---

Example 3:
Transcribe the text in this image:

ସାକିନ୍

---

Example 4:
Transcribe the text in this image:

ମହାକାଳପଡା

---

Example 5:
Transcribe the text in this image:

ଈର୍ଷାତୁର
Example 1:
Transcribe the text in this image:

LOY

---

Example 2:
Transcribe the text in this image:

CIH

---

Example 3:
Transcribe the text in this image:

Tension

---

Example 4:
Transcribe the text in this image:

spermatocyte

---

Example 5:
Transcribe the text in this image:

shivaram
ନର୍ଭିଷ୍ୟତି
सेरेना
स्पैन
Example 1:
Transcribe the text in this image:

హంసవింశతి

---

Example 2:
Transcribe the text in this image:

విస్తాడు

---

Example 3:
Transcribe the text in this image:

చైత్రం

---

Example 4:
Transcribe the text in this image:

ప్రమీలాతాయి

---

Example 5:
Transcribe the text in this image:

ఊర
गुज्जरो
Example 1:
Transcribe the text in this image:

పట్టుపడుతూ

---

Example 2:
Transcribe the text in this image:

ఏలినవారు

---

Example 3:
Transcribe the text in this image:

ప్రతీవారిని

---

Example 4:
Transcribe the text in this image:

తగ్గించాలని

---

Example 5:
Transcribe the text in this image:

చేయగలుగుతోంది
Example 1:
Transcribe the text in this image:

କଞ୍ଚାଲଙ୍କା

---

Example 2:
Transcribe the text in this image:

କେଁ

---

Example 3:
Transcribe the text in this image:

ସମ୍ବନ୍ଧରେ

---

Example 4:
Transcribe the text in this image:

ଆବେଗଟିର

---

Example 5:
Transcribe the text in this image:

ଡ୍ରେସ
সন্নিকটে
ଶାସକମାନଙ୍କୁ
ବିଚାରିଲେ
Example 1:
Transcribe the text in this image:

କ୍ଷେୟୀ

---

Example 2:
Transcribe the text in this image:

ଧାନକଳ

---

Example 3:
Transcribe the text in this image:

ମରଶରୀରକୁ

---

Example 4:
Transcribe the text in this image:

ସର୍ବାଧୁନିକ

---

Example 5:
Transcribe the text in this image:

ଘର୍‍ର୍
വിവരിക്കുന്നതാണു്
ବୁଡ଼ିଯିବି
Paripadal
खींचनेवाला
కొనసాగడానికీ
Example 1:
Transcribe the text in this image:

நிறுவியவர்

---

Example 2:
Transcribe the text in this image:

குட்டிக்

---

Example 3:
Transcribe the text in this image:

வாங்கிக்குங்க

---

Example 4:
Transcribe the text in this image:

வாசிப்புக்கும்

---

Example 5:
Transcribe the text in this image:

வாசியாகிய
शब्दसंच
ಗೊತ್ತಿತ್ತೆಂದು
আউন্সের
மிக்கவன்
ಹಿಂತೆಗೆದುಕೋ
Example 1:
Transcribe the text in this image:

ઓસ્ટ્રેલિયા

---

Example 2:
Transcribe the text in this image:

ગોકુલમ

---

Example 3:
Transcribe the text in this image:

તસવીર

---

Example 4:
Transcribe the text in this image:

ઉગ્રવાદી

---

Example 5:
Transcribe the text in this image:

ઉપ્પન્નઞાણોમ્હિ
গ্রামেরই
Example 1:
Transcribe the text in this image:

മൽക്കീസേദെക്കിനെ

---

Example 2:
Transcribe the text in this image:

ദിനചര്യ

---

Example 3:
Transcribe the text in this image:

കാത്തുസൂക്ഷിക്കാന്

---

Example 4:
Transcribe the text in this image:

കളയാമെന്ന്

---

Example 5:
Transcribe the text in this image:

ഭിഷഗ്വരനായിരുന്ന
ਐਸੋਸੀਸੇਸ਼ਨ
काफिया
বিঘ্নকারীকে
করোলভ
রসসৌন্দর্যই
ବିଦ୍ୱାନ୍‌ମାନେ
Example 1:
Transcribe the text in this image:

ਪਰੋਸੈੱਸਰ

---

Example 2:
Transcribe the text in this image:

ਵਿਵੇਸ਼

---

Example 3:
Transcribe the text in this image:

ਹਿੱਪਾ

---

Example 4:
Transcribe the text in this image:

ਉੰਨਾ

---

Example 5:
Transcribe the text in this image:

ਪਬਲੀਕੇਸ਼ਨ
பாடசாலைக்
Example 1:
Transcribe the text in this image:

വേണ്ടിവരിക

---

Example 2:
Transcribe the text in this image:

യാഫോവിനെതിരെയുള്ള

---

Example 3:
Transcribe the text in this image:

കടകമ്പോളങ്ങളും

To do =>
All of the entries above must be transcribed exactly.

Exercise answer =>
---

Example 3:
Transcribe the text in this image:

ସାକିନ୍

---

Example 4:
Transcribe the text in this image:

ମହାକାଳପଡା

---

Example 5:
Transcribe the text in this image:

ଈର୍ଷାତୁର
Example 1:
Transcribe the text in this image:

LOY

---

Example 2:
Transcribe the text in this image:

CIH

---

Example 3:
Transcribe the text in this image:

Tension

---

Example 4:
Transcribe the text in this image:

spermatocyte

---

Example 5:
Transcribe the text in this image:

shivaram
ନର୍ଭିଷ୍ୟତି
सेरेना
स्पैन
Example 1:
Transcribe the text in this image:

హంసవింశతి

---

Example 2:
Transcribe the text in this image:

విస్తాడు

---

Example 3:
Transcribe the text in this image:

చైత్రం

---

Example 4:
Transcribe the text in this image:

ప్రమీలాతాయి

---

Example 5:
Transcribe the text in this image:

ఊర
गुज्जरो
Example 1:
Transcribe the text in this image:

పట్టుపడుతూ

---

Example 2:
Transcribe the text in this image:

ఏలినవారు

---

Example 3:
Transcribe the text in this image:

ప్రతీవారిని

---

Example 4:
Transcribe the text in this image:

తగ్గించాలని

---

Example 5:
Transcribe the text in this image:

చేయగలుగుతోంది
Example 1:
Transcribe the text in this image:

କଞ୍ଚାଲଙ୍କା

---

Example 2:
Transcribe the text in this image:

କେଁ

---

Example 3:
Transcribe the text in this image:

ସମ୍ବନ୍ଧରେ

---

Example 4:
Transcribe the text in this image:

ଆବେଗଟିର

---

Example 5:
Transcribe the text in this image:

ଡ୍ରେସ
সন্নিকটে
ଶାସକମାନଙ୍କୁ
ବିଚାରିଲେ
Example 1:
Transcribe the text in this image:

କ୍ଷେୟୀ

---

Example 2:
Transcribe the text in this image:

ଧାନକଳ

---

Example 3:
Transcribe the text in this image:

ମରଶରୀରକୁ

---

Example 4:
Transcribe the text in this image:

ସର୍ବାଧୁନିକ

---

Example 5:
Transcribe the text in this image:

ଘର୍‍ର୍
വിവരിക്കുന്നതാണു്
ବୁଡ଼ିଯିବି
Paripadal
खींचनेवाला
కొనసాగడానికీ
Example 1:
Transcribe the text in this image:

நிறுவியவர்

---

Example 2:
Transcribe the text in this image:

குட்டிக்

---

Example 3:
Transcribe the text in this image:

வாங்கிக்குங்க

---

Example 4:
Transcribe the text in this image:

வாசிப்புக்கும்

---

Example 5:
Transcribe the text in this image:

வாசியாகிய
शब्दसंच
ಗೊತ್ತಿತ್ತೆಂದು
আউন্সের
மிக்கவன்
ಹಿಂತೆಗೆದುಕೋ
Example 1:
Transcribe the text in this image:

ઓસ્ટ્રેલિયા

---

Example 2:
Transcribe the text in this image:

ગોકુલમ

---

Example 3:
Transcribe the text in this image:

તસવીર

---

Example 4:
Transcribe the text in this image:

ઉગ્રવાદી

---

Example 5:
Transcribe the text in this image:

ઉપ્પન્નઞાણોમ્હિ
গ্রামেরই
Example 1:
Transcribe the text in this image:

മൽക്കീസേദെക്കിനെ

---

Example 2:
Transcribe the text in this image:

ദിനചര്യ

---

Example 3:
Transcribe the text in this image:

കാത്തുസൂക്ഷിക്കാന്

---

Example 4:
Transcribe the text in this image:

കളയാമെന്ന്

---

Example 5:
Transcribe the text in this image:

ഭിഷഗ്വരനായിരുന്ന
ਐਸੋਸੀਸੇਸ਼ਨ
काफिया
বিঘ্নকারীকে
করোলভ
রসসৌন্দর্যই
ବିଦ୍ୱାନ୍‌ମାନେ
Example 1:
Transcribe the text in this image:

ਪਰੋਸੈੱਸਰ

---

Example 2:
Transcribe the text in this image:

ਵਿਵੇਸ਼

---

Example 3:
Transcribe the text in this image:

ਹਿੱਪਾ

---

Example 4:
Transcribe the text in this image:

ਉੰਨਾ

---

Example 5:
Transcribe the text in this image:

ਪਬਲੀਕੇਸ਼ਨ
பாடசாலைக்
Example 1:
Transcribe the text in this image:

വേണ്ടിവരിക

---

Example 2:
Transcribe the text in this image:

യാഫോവിനെതിരെയുള്ള

---

Example 3:
Transcribe the text in this image:

കടകമ്പോളങ്ങളും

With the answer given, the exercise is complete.